Hard B, trivial C and D, cool E. And I completely understand that it's easy to misjudge the difficulty of B.

I don't like limits in F and I want setters to take some things into consideration in the future. Here, the jury solution (attached in the editorial) takes 40% of TL what is quite tight, especially considering the fact that it does all modulo efficiently — avoiding the % operator if possible, doing if(x >= MOD) x -= MOD instead. You should do that in brute force solutions and make sure they still don't pass, but the author solution shouldn't be written very efficiently. Remember that participants won't necessarily implement everything in the same way. Do you really want to penalize them for writing a code that is twice slower? And let's remember about a bit slower Java, though maybe it wasn't an issue here — because modulo was the heaviest operation. TL 8-10s and ML 512MB look much better to me (the author solution takes 118MB and it would barely pass after replacing ints with long longs).

Tight limits can be forced by a dangerously fast brute force and maybe everything was chosen as good as possible in this problem, I don't know. Even in that case, I think that my post still can be of use for future setters.

Remember this: limits should be chosen in such a way that naive solutions don't pass. If this condition is satisfied, it's great to make TL to be much much more than twice the running time of your solution.

And limits in C were too tight as well. Reading $$$500\,000$$$ numbers and possibly doing something with a set or a segment tree? That takes some time, especially in slower languages. It's good if easy problems are solvable with Python. Just make TL to be 2s or 3s. Why not?

can anyone explain me div 1 C with more detail how to solve this with set/segment tree.

When will the editorials of rest of the problems be translated to english?

Please translate

UPDATE: Answered here

In Div2E/Div1C.
Does anybody know why this 54049263 gives MLE? When I change stack to set I get AC in this 54047364

My Approach: Construct a directed graph where edge (u,v) means a[u] < a[v] and then do topological sort on that graph.

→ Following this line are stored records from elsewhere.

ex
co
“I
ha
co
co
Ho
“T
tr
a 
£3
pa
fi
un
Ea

The way I construct it is if nxt[i] = j that means there is an edge(i, j), also there is an edge between all elements [i+1, j-1] and i since all of them must be less than i. I only keep track of the least previous element.

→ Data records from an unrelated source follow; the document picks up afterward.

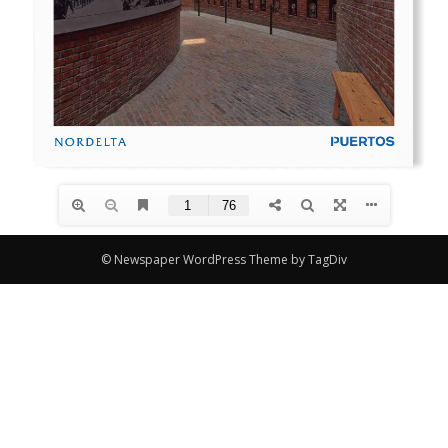
© Newspaper WordPress Theme by TagDiv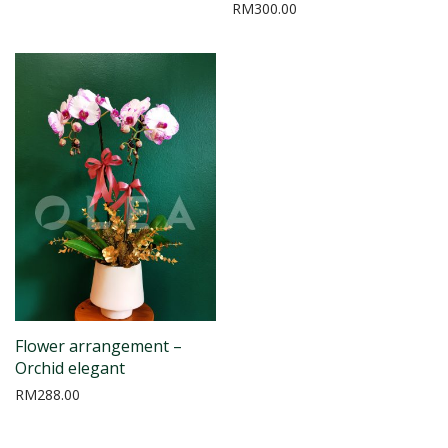
RM
300.00
Flower arrangement –
Orchid elegant
RM
288.00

Here's an example where ix, jx means nxt[ix] = jx:
i1 i2 i3 ... j3 j2 j1. Edges are (i1, j1), (i2, j2), (i3, j3), (i2, i1), (i3, i2). I don't add (i3, i1) since it's redundant.
In a case like i1 .. i2 .. j1 .. j2 In the MLE submission I exit immediately and say that it's impossible. In the AC submission with set I let the topological sort handle it.

isaf27 why no english editorial ?

Where could I find the solutions in English pls

English solutions please!!

Can anyone help, what is 'l' in the explanation of D above?

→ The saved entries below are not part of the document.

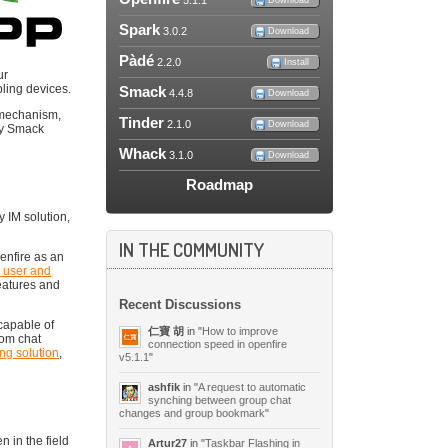
5.1.1
Download
Spark
3.0.2
Download
Pàdé
2.2.0
Install
ur
ling devices.
Smack
4.4.8
Download
s mechanism,
Tinder
2.1.0
Download
any Smack
Whack
3.1.0
Download
Roadmap
 IM solution,
IN THE COMMUNITY
enfire as an
, user and
eatures and
Recent Discussions
 capable of
仁寶 胡
in "
How to improve
rom chat
connection speed in openfire
ing solution
,
v5.1.1
"
ashfik
in "
A request to automatic
synching between group chat
changes and group bookmark
"
n in the field
Artur27
in "
Taskbar Flashing in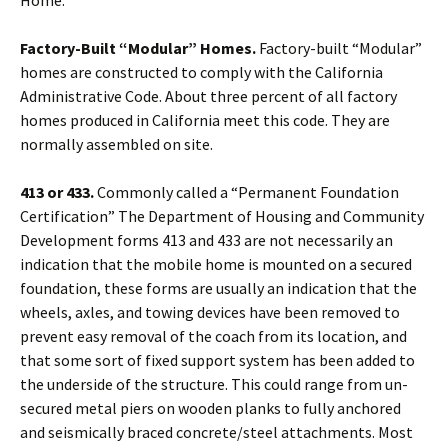
Home.
Factory-Built “Modular” Homes.
Factory-built “Modular”
homes are constructed to comply with the California
Administrative Code. About three percent of all factory
homes produced in California meet this code. They are
normally assembled on site.
413 or 433.
Commonly called a “Permanent Foundation
Certification” The Department of Housing and Community
Development forms 413 and 433 are not necessarily an
indication that the mobile home is mounted on a secured
foundation, these forms are usually an indication that the
wheels, axles, and towing devices have been removed to
prevent easy removal of the coach from its location, and
that some sort of fixed support system has been added to
the underside of the structure. This could range from un-
secured metal piers on wooden planks to fully anchored
and seismically braced concrete/steel attachments. Most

Now editorials in English are available, sorry for waiting. If something isn't clear you can ask in comments.

in problem c (The Party And The Sweets) in test case 1 what is wrong in this ans: b1- 1 1
b2- 3 4
b3- 1 1
ans=11 ??

Div2D: Editorial is not helpful at all.
You explained the pattern to generate the answers.
But how to come up with that kind of pattern in first place.
Please share some ideas in what direction to think for problem like that to come up with patterns like that. Stating formula and why formula works is not helpful at all.

About Div2-D, condition on the assumption of periodic a and minimum unique length k, I got

$$$ a >= (n - k + 1) / 2 $$$

doesn't it means the period not unique but have a lower bound? But I failed on program checking.

And when the parity of n and k not same, even the lower bound of a is wrong. Why is that? Really doubtful.

I think the editorial's proof is overly complicated for Problem E. We can just prove it by induction. (construction from the right side)

Does the checker code of Div1B/Div2D use string hashing? I think there is some (very small) probability of failure. Is there any deterministic checker?